→ Source document:
--------------------------------------------------
CHAPEL HILL — There was a time Rob Hill could barely get out of a chair.
Today he can bench press 350 pounds, and 12 years ago he biked from Raleigh to Washington, 330 miles, in three and a half days.
Until now, Hill, 50, hasn’t talked about his transition from a heroin-addicted DJ to a personal trainer and athlete.
But his path out of drugs also brought him into isolation. As he remade himself, he retreated, scared of what others would think if they knew. He is one of 35,000 people living with HIV in North Carolina in 2010, according to the state Department of Health and Human Services.
His silence became a burden, he says. He didn’t tell his training clients; he didn’t tell friends because he didn’t make many. He didn’t tell his only child or his father.
Misty Dawn Hill was born when Rob Hill was 17. He’s lived in another state for most of her life, but they’ve stayed close, talking on the phone often, Hill says.
As she grew up, she faced struggles of her own; Hill knew she wasn’t ready to learn about his, too.
Now, as a stay-at-home mom with a 2-year-old son and five stepchildren, she was ready to hear, Hill said.
--------------------------------------------------
→ Provided data:
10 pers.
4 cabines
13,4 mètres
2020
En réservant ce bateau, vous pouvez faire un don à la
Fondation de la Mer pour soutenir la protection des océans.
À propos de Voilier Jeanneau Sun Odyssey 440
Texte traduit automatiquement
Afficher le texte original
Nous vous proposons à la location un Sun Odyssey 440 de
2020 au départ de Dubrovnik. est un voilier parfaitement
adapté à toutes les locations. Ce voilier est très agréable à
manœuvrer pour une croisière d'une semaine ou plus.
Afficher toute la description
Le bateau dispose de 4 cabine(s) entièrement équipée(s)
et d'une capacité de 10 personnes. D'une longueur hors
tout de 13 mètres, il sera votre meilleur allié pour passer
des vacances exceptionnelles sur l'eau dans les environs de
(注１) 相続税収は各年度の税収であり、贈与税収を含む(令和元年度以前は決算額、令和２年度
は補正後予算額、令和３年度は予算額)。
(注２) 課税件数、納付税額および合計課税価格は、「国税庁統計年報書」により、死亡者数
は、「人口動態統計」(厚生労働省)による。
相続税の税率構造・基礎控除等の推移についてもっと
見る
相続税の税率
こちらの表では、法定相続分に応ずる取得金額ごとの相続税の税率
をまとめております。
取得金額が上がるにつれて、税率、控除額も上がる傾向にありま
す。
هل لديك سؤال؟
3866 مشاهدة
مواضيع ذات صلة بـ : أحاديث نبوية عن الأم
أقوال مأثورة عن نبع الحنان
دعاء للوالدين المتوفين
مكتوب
--------------------------------------------------
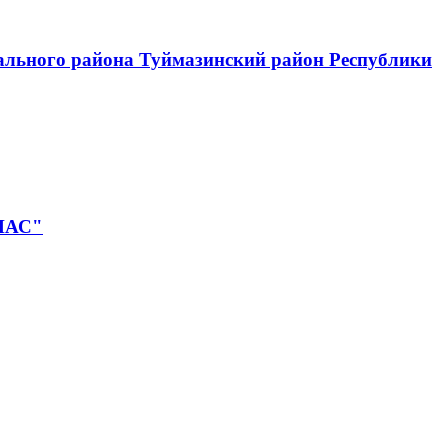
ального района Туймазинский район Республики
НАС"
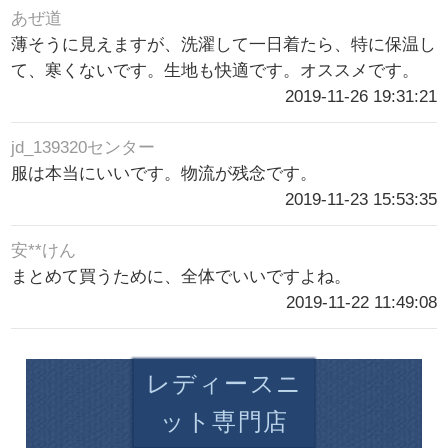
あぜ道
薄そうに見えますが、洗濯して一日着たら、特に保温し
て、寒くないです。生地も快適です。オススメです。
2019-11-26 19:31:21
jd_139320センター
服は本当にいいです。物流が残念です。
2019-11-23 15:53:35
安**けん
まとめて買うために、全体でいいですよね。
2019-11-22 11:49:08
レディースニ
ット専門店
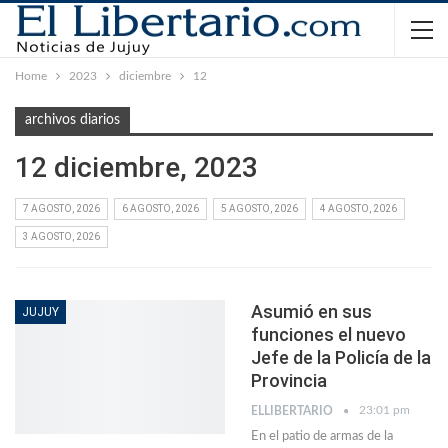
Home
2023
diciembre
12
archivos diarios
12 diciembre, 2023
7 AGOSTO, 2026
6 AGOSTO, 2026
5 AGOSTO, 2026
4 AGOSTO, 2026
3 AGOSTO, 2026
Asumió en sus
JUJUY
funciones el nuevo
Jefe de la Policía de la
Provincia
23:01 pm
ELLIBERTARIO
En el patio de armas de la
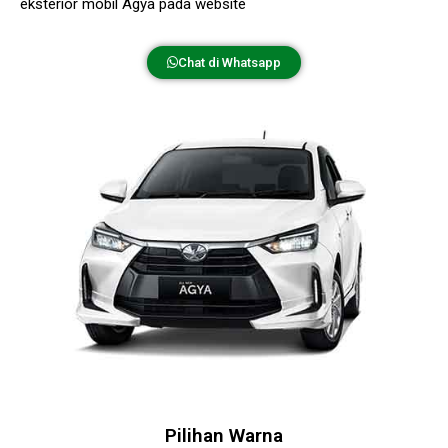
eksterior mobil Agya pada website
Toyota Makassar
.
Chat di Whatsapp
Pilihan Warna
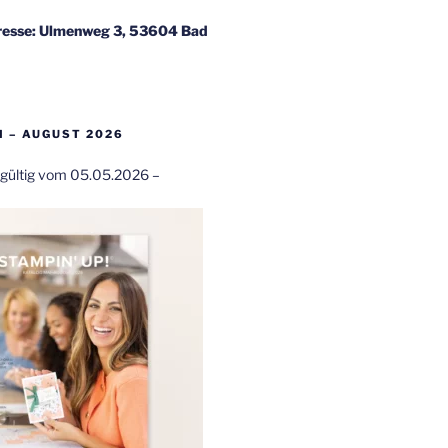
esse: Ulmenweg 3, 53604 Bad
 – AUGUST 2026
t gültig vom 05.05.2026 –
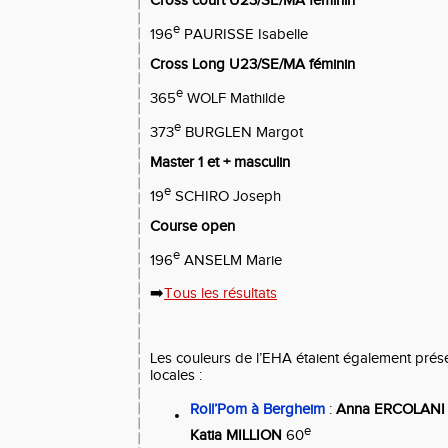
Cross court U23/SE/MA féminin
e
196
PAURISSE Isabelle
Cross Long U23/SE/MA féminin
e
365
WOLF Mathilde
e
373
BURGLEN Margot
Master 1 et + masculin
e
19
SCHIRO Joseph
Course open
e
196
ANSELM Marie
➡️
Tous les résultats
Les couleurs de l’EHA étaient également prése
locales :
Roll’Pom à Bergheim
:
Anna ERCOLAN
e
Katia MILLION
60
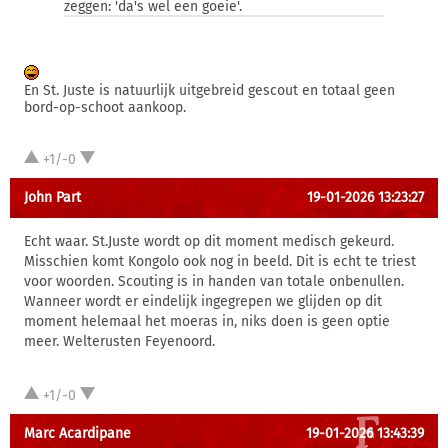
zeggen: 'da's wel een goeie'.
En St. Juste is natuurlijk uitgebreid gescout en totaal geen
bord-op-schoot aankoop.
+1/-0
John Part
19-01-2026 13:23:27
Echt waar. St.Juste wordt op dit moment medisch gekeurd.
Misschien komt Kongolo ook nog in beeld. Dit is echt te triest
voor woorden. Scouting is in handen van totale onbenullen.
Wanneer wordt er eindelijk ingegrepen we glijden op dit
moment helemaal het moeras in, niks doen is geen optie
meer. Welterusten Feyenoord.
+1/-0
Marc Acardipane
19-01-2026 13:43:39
--------------------------------------------------
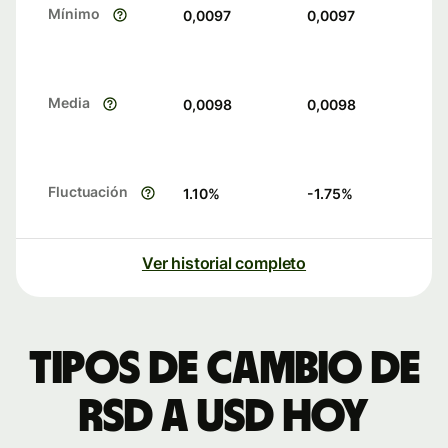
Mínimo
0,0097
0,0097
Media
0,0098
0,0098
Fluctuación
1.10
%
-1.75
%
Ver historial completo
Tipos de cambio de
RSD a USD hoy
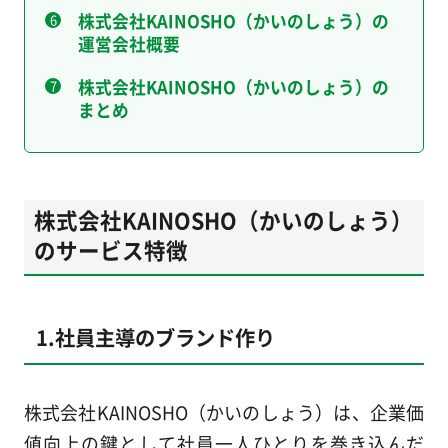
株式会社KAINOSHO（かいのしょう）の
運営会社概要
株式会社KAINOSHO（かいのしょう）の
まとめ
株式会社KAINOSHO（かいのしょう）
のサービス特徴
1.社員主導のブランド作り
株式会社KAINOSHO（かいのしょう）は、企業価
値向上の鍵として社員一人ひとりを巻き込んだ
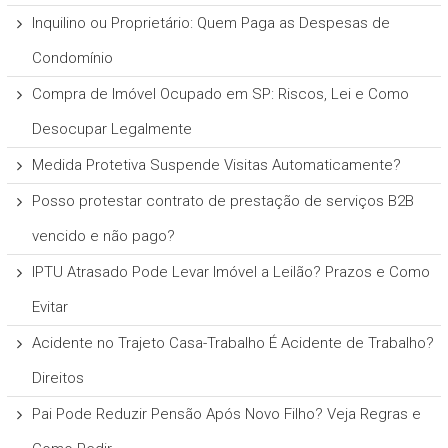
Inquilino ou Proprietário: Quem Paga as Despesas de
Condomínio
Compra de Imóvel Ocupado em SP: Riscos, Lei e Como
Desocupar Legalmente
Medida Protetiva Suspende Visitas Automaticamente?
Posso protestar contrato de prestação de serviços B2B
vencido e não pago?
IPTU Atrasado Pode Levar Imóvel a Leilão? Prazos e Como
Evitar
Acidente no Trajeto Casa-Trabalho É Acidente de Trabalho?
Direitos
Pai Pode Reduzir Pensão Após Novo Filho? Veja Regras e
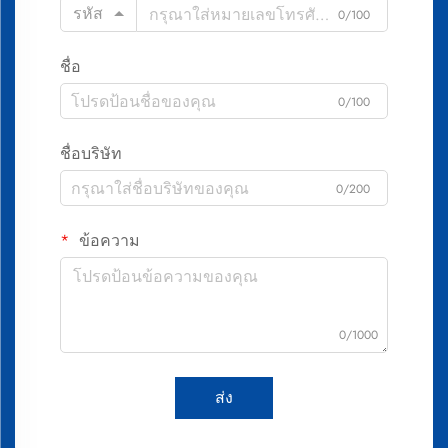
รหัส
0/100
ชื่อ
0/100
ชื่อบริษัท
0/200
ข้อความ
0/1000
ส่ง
--------------------------------------------------
→ Check your understanding:
1. Rewrite the stretch of the article about Rob Hill from "Misty Dawn Hill" through "often, Hill says.", replacing "another state" with "a different state".
2. Write the next part of the article about Rob Hill, picking up after its final sentence.
The entries come from a different source than the article about Rob Hill.

→ Written answers:
1.
Misty Dawn Hill was born when Rob Hill was 17. He’s lived in a different state for most of her life, but they’ve stayed close, talking on the phone often, Hill says.

2.
He wasn’t so sure about his father, J.W. Hill, a 25-year Vietnam veteran now retired in Arizona.
“I’m afraid that he might disconnect with me,” Hill said.
The elder Hill, 74, has advanced lung cancer and breathes with an oxygen machine. Last summer, he was given one year to live.
Telling them his secret was the last stop before letting it go.
The spiral down
Hill first tried marijuana at 13, the same year his parents divorced.
By 23, he had dropped out of high school, married and divorced Misty’s mother, and had moved to California.
For four years he worked as a DJ, ushered country music stars like Tammy Wynette and Garth Brooks on and off stage until 2 a.m., then partied with co-workers until 7 or 8 in the morning.
“It’s like putting jet fuel in a Corvette; it’s not going to last very long,” he said. “It’s really not my personality to be that way. I believed that I felt at the time the drugs helped me to do the things I needed to do.”
After work he routinely shared a needle to inject drugs in his veins. Sometimes he didn’t know what was in the drug cocktail, but he tried it all – cocaine, heroine, speed, acid.
“I didn’t care what it was; I just wanted to get the next high,” he said.
After one night of shooting up, he said, he felt more tired than usual, and his lymph nodes were swollen.
‘It woke me up’
Carolyn Brown flew to California to see her son in the hospital. She thought Hill had lymphoma. Years earlier, when he had tried to get into the Army, he was disqualified because a medical test falsely showed that he had lymphoma.
After giving him a blood test, the doctor told him he was HIV positive and that he likely had two years left to live.
“I was terrified for him; I just couldn’t believe it was happening,” Brown said.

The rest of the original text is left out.